I struggle a lot with maintaining focus on any given project, which is why I finish so many more short-form works than long-form works despite always wanting to go long. I’d love to say that I’ve found a way of working around it that really truly works for me, but I’ve still got a long way to go. What I have found is two things:
First, if I make sure to get a little bit of writing in as often as I can, sooner or later enough of my scattered fragments of attention will fall on some project to give it heft and structure. Then the sunk cost fallacy starts to kick in, and it starts to seem like it would be a real shame not to do something with all these words that have somehow ended up in this project. That usually gets me to about 80% of the way to completion, where I pretty consistently start hating it and everything I’ve ever written and every idea I’ve ever had—it’s a known bug; hasn’t been patched yet—at which point I have to switch to my backup motivational source, which is a mixture of grit, determination, and spite. And then when it’s about 95% done, I can see the finish line, and desperation to just be through with it will carry me to the end. It’s not the most fun or emotionally well-calibrated process, but knowing that it’s a pattern does help. There’s some value to being able to say, “I know I feel like this is objectively terrible, but that doesn’t mean it is objectively terrible, it just means I’m about 80% of the way through.”
Second, having someone to bounce ideas back and forth with is incredibly helpful, especially if they’re excited about reading my writing and able to articulate what they like and why. It’s a bit like being able to borrow someone else’s enthusiasm when mine starts to flag. It also offers me a way to connect with people, which is valuable to me as an inveterate introvert. Some of the most productive writing periods I’ve ever had were when I could toss someone scraps of fresh writing and get insight and enthusiasm back within a few days.
What made this particular ending the best place to land?
The purely pragmatic answer is that that’s where the word count barrier was! But as to what I fought to include in that word count, I have a fondness for stories that don’t fully resolve. They play with the idea that, like life, things don’t always have a neat beginning and ending; it’s more to do with when we start and stop paying attention, or when we construct something on which to hang significance. Stories that find ending spots that satisfy but don’t resolve feel more lifelike to me. They also leave a little ragged edge for the reader to play with: an invitation to imagine what’s happening outside the story’s frame.

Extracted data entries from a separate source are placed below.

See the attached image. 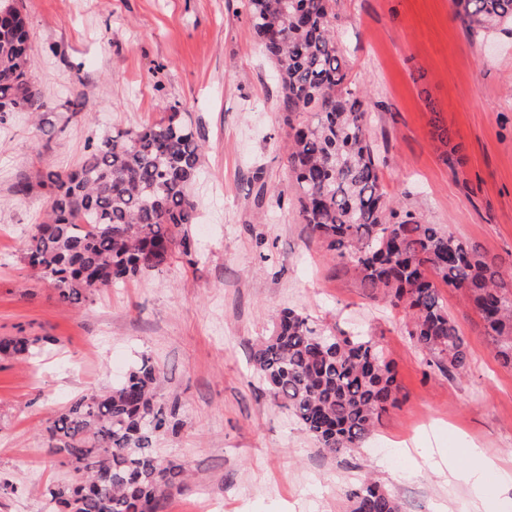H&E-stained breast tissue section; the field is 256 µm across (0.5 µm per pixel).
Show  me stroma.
Returning a JSON list of instances; mask_svg holds the SVG:
<instances>
[{"instance_id": "stroma-1", "label": "stroma", "mask_w": 512, "mask_h": 512, "mask_svg": "<svg viewBox=\"0 0 512 512\" xmlns=\"http://www.w3.org/2000/svg\"><path fill=\"white\" fill-rule=\"evenodd\" d=\"M44 100L0 121V336L49 337L40 354L0 358V477L18 491L0 512L40 506L45 485L70 477L42 431L73 398L112 386L141 356L164 367L159 397L184 427L159 444L187 462V484L161 512H349L346 493L370 478L404 512H477L468 487L429 467L482 448L512 473V371L501 367L477 312L444 292L469 352L454 377L430 369L402 311L366 295L355 274L301 224L287 178L279 84L241 0H19ZM336 40L371 107L367 133L390 200L486 255L512 252V31L469 33L452 0H336ZM187 112L205 145L194 186V263L174 256L99 292L60 303L23 263L43 221L41 172L78 167L112 131ZM448 129L449 153L433 138ZM29 182L28 196L16 194ZM285 308L332 331L376 337L403 387L362 446L331 456L279 408L253 370V345ZM41 474L31 483L27 474Z\"/></svg>"}]
</instances>
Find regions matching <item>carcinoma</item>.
Masks as SVG:
<instances>
[{
    "label": "carcinoma",
    "mask_w": 512,
    "mask_h": 512,
    "mask_svg": "<svg viewBox=\"0 0 512 512\" xmlns=\"http://www.w3.org/2000/svg\"><path fill=\"white\" fill-rule=\"evenodd\" d=\"M454 4L472 33L512 24V0ZM243 7L279 77L301 223L358 274L361 288L404 312L407 336L430 367L453 376L469 365L446 287L473 303L499 363L512 370V260L488 257L386 199L367 137L368 102L349 81L336 42L334 0H243ZM31 67L27 16L1 3L0 113L44 107ZM165 110L157 123L103 138L79 169L39 177L50 189L47 220L22 241L21 259L54 285L61 303L78 307L129 276L163 270L176 253L189 261L196 253L192 186L204 145L186 113ZM41 342L4 336L0 357L26 360ZM252 361L275 402L330 455L362 447L401 403L395 364L373 336L335 334L291 308L256 343ZM164 381L157 362L143 358L112 388L74 399L48 423L50 453L86 474L80 486L45 487L51 512H158L182 486L184 464L155 448L182 427L178 403L157 400ZM347 498L350 512H403L376 481H362Z\"/></svg>",
    "instance_id": "carcinoma-1"
}]
</instances>
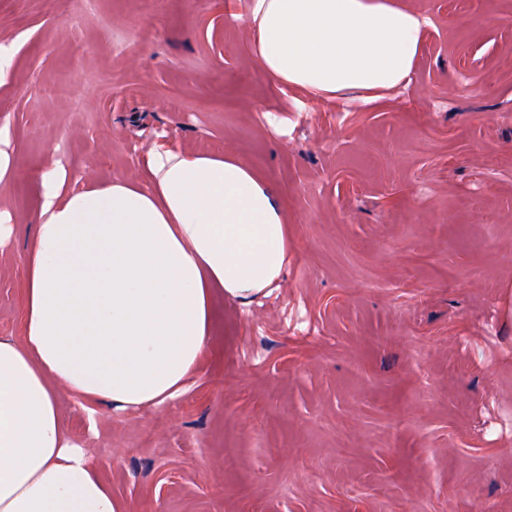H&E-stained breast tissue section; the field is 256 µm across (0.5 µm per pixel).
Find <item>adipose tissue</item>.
Returning a JSON list of instances; mask_svg holds the SVG:
<instances>
[{"mask_svg": "<svg viewBox=\"0 0 512 512\" xmlns=\"http://www.w3.org/2000/svg\"><path fill=\"white\" fill-rule=\"evenodd\" d=\"M253 56L306 100L369 108L408 86L432 22L408 0H249ZM143 180L37 173L22 256L23 329L0 336V512H131L64 426L56 396L134 412L184 393L211 334V293L241 309L288 272L275 183L231 150L154 143Z\"/></svg>", "mask_w": 512, "mask_h": 512, "instance_id": "adipose-tissue-1", "label": "adipose tissue"}]
</instances>
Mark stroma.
I'll list each match as a JSON object with an SVG mask.
<instances>
[{
    "label": "stroma",
    "mask_w": 512,
    "mask_h": 512,
    "mask_svg": "<svg viewBox=\"0 0 512 512\" xmlns=\"http://www.w3.org/2000/svg\"><path fill=\"white\" fill-rule=\"evenodd\" d=\"M409 87L363 110L270 83L240 0H0L17 228L0 336L21 332L36 174L138 179L155 134L280 186L279 291L212 295L194 384L63 423L134 512H512V0H413Z\"/></svg>",
    "instance_id": "stroma-1"
}]
</instances>
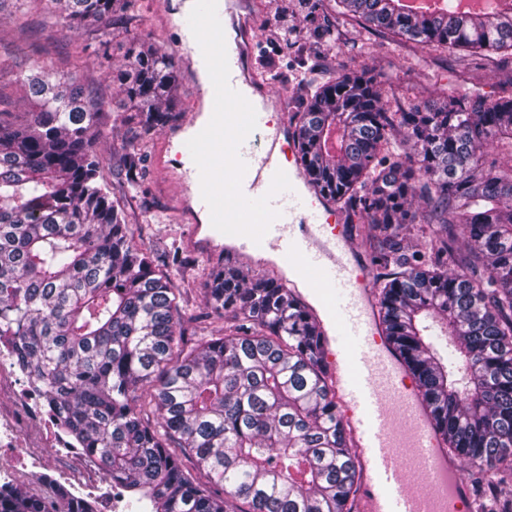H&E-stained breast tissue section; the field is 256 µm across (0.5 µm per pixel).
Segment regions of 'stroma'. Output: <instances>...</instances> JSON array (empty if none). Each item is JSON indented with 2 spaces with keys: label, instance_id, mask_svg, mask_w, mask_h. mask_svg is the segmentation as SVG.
I'll list each match as a JSON object with an SVG mask.
<instances>
[{
  "label": "stroma",
  "instance_id": "obj_1",
  "mask_svg": "<svg viewBox=\"0 0 512 512\" xmlns=\"http://www.w3.org/2000/svg\"><path fill=\"white\" fill-rule=\"evenodd\" d=\"M183 0H139L135 17L113 25L108 41H100L96 28H89L82 40L86 67L80 73L81 83L105 99L119 97L118 83L112 73L124 61V53L132 37H140L155 48L175 54L184 40L178 14ZM259 10L251 18L250 37L266 54L264 65L272 80L271 87L287 92L286 113H273L272 125L282 119H294L301 104L296 94L300 83L321 78L332 71L337 62L350 61L379 72L410 98L433 99L438 86L460 81L477 84L488 92L512 91V62L487 68L477 61L456 62L441 57H426L416 68H409L406 49L388 50L386 39L379 33H368L357 23L339 25L341 35L327 42L318 35L320 29L337 25L327 0H257ZM292 32V42L281 41L283 32ZM72 34L67 26L49 24L41 6H32L23 16L0 13V64L8 72L0 78V111L10 113L12 120L23 119L29 111L23 79L12 73L11 67L19 56H28L56 78L73 69ZM97 149L103 157L101 175L110 186L114 198L126 212L127 235L135 245L152 250L161 272H168L169 257L180 252L191 260V267L173 282L180 295L178 302L189 315L188 331L207 338L231 330L234 322L220 318L206 302V268H221L231 264L225 254L202 255L184 246V236L191 217L183 199V185L174 170H186L188 155L181 142L170 139L168 130H160L145 145L146 167L139 188L127 189L116 173L112 149L128 139L125 124L105 121Z\"/></svg>",
  "mask_w": 512,
  "mask_h": 512
}]
</instances>
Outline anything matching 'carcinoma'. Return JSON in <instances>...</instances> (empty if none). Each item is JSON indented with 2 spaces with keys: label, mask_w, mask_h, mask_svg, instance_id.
Returning <instances> with one entry per match:
<instances>
[{
  "label": "carcinoma",
  "mask_w": 512,
  "mask_h": 512,
  "mask_svg": "<svg viewBox=\"0 0 512 512\" xmlns=\"http://www.w3.org/2000/svg\"><path fill=\"white\" fill-rule=\"evenodd\" d=\"M49 2L48 16L77 35L78 61L85 30L138 0ZM329 2L336 19L385 34L414 60L496 68L512 56V0L431 13L404 0ZM135 43L113 75L119 103L34 70L27 120L0 117V348L128 512H238L241 499L247 512H354L359 465L307 305L281 278L205 271L209 304L239 324L188 347L169 277L129 243L101 176L99 125H131L116 159L136 188L139 143L178 117L173 56ZM302 91L294 138L305 176L367 224L388 340L448 453L493 473L477 485L476 512H512V93L463 81L416 102L346 62ZM145 390L154 426L137 406ZM185 451L220 493L183 474ZM48 486L0 487V512H99Z\"/></svg>",
  "instance_id": "1"
}]
</instances>
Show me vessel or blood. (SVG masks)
<instances>
[{
	"label": "vessel or blood",
	"mask_w": 512,
	"mask_h": 512,
	"mask_svg": "<svg viewBox=\"0 0 512 512\" xmlns=\"http://www.w3.org/2000/svg\"><path fill=\"white\" fill-rule=\"evenodd\" d=\"M229 84L248 94L257 81L244 64L243 45L227 43ZM285 98L253 100L257 125L239 148L247 170L241 188L255 199L276 172L291 188L276 195L278 211L262 242L205 226L200 247L223 243L242 260L275 251L296 277L315 291L327 318L325 347L336 377V397L363 471L355 512H469L471 493L459 461L445 455L441 439L397 351L384 336L369 273L344 230L345 214L307 184L289 125L272 130L269 111Z\"/></svg>",
	"instance_id": "obj_1"
}]
</instances>
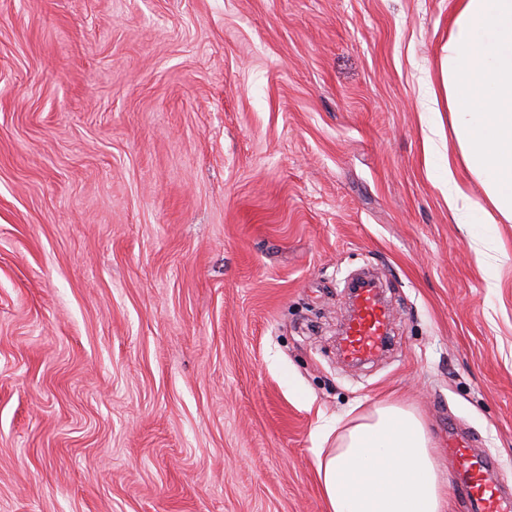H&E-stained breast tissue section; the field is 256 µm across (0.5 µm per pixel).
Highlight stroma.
<instances>
[{"label":"stroma","instance_id":"obj_1","mask_svg":"<svg viewBox=\"0 0 512 512\" xmlns=\"http://www.w3.org/2000/svg\"><path fill=\"white\" fill-rule=\"evenodd\" d=\"M452 13L0 0V512H325L322 430L384 401L512 483V224L426 148ZM366 268L395 351L350 367Z\"/></svg>","mask_w":512,"mask_h":512}]
</instances>
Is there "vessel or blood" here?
Instances as JSON below:
<instances>
[{"label":"vessel or blood","mask_w":512,"mask_h":512,"mask_svg":"<svg viewBox=\"0 0 512 512\" xmlns=\"http://www.w3.org/2000/svg\"><path fill=\"white\" fill-rule=\"evenodd\" d=\"M352 314L342 328L341 351L352 363H362L388 351L391 342V313L374 284L351 292ZM448 453L461 480L458 490L474 512H512V494L495 483L496 461L478 454L472 440L463 434L448 437Z\"/></svg>","instance_id":"b4317fda"}]
</instances>
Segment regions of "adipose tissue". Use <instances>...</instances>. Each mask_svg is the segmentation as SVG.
<instances>
[{
	"instance_id": "obj_1",
	"label": "adipose tissue",
	"mask_w": 512,
	"mask_h": 512,
	"mask_svg": "<svg viewBox=\"0 0 512 512\" xmlns=\"http://www.w3.org/2000/svg\"><path fill=\"white\" fill-rule=\"evenodd\" d=\"M452 143L448 168L482 184L468 224L512 223V0H456L442 64ZM325 512H445L448 478L411 410L372 406L317 451Z\"/></svg>"
}]
</instances>
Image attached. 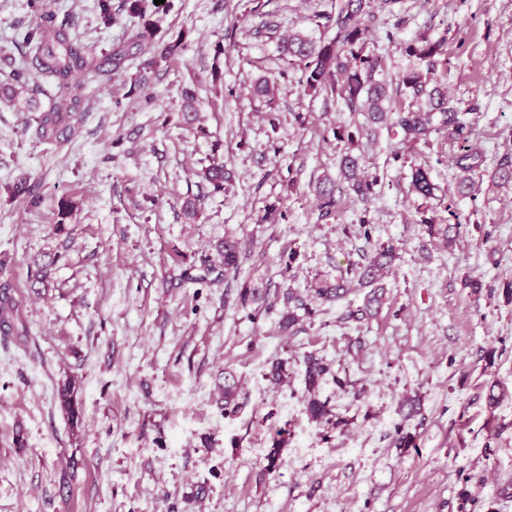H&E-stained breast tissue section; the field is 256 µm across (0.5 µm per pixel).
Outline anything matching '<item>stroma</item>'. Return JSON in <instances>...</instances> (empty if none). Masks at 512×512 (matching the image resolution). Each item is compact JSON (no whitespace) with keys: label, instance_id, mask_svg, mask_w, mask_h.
<instances>
[{"label":"stroma","instance_id":"obj_1","mask_svg":"<svg viewBox=\"0 0 512 512\" xmlns=\"http://www.w3.org/2000/svg\"><path fill=\"white\" fill-rule=\"evenodd\" d=\"M53 4L98 56L144 26L155 36L109 84L90 80L68 140L35 136L48 98L0 105V254L27 327L0 332V512H512V183L499 178L512 165V0L379 12L368 39L388 77L412 65L407 43L444 40L437 82L463 108L479 166L462 189L445 133L402 152L379 132L361 150L376 194L342 195L328 223L313 185L338 180L349 145L335 132L355 119L305 92L279 43L291 30L319 37L313 17L331 0H164L142 16L113 0L107 25L96 0ZM267 20L276 31L261 32ZM37 21L29 0H0V83L31 61L23 34ZM170 43L177 53L142 71ZM260 79L274 99L252 95ZM213 161L233 174L221 192L199 176ZM418 165L447 237L420 222ZM21 181L39 206L12 193ZM228 233L242 246L230 276L216 252ZM381 244L397 258L377 315L352 319L357 287L281 331L287 289L339 279ZM245 284L258 301L239 303ZM309 355L328 366L312 389ZM228 374L233 414L220 401ZM69 375L74 424L57 399ZM313 397L329 410L319 422ZM410 186L411 190L424 202L437 197L435 194L437 187L431 180L429 168L425 166L412 168Z\"/></svg>","mask_w":512,"mask_h":512}]
</instances>
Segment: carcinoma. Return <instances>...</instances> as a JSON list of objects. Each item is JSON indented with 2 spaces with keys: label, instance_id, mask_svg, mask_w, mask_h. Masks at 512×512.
<instances>
[{
  "label": "carcinoma",
  "instance_id": "1",
  "mask_svg": "<svg viewBox=\"0 0 512 512\" xmlns=\"http://www.w3.org/2000/svg\"><path fill=\"white\" fill-rule=\"evenodd\" d=\"M376 19L372 0H336L331 11L315 15V25L322 29L319 39L293 35L283 41L281 52L300 70L299 83L308 92L325 93L340 100L352 113L366 116L367 123L353 132L340 130L336 138L353 145L361 139L372 140L377 135L375 125L383 124L401 136V145L411 148L428 143L429 137L441 130L455 142L467 143L469 129L459 118L461 108L453 105L435 82L439 57L444 54V41L432 40L426 35L417 37L406 47V54L415 65L400 73L394 80L380 74L381 62L370 46L367 37L369 23ZM56 14L41 4L39 22L24 35L29 46L34 69L21 64L12 71V80L23 87H30L29 102L46 94L44 79L54 82L55 94L51 105L38 121L35 135L42 140H57L69 129L68 123L83 110L84 88L90 76L103 84L112 80V67L132 56L129 50L118 48L101 58L91 57L77 48L63 27H56ZM340 173L344 186L334 182L319 181L315 184L319 221L337 219L340 198L337 194H353L364 200L375 194L380 184L378 177L370 179L359 174V157L345 153L340 160ZM201 177L218 192L228 180L224 163L212 162L201 171ZM411 190L427 201L436 198V185L429 169L416 166L411 171ZM224 273L235 272L241 264L239 242L232 236L221 243ZM395 248L379 245L368 264L356 269L353 276L360 285L371 287L363 306L352 317L359 320L372 315L383 299V288L376 286L379 271L392 265ZM315 298L335 301L345 296L347 284L319 281L309 288ZM288 311L281 320L285 330L297 322L296 310H308L301 294L289 292L284 296ZM22 323L14 305L10 283L0 284V327L11 331ZM305 376L314 387L326 373L327 367L317 358L309 356L304 361ZM60 406L67 416L78 417V407L72 381L61 382L58 390ZM237 385L232 375L224 376V410L237 407Z\"/></svg>",
  "mask_w": 512,
  "mask_h": 512
}]
</instances>
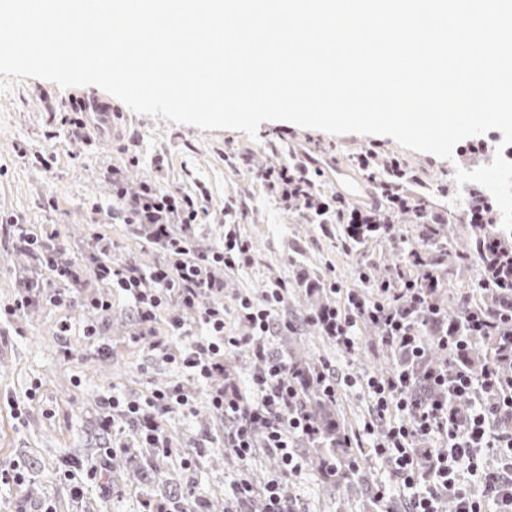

In terms of the world of the story, ending with the oncoming freeze bookends nicely with the beginning thaw. The story is tucked neatly into a single season, and it gets to rest on the emotional ledge of this fundamental cycle of the world potentially vanishing before the eyes of these sea snakes and any other sentient beings in this world. Post-apocalyptic fiction fascinated me, growing up, and I find that the moment of realization that an apocalypse is coming offers its own distinct bite.
Is there a project you are currently working on? And if not, are there any themes, objects, or news that might be tickling your fingers?
Too many to list! And none are progressing quickly. Bureaucratic intrigue and urban fantasy themes seem to be cropping up in several of them lately, and I want to play a lot more with notions of self and identity and nonhuman biologies. I’ve also been doing a lot of listening and reading that has me wanting to try my hand at horror, which I’ve only rarely attempted before. And I’ve just dived headlong into a new gardening hobby, so I’m excited to see how that’s going to show up in my subconscious. And who knows what other mélange of miscellaneous idea seeds will coalesce on any of those frames, or others?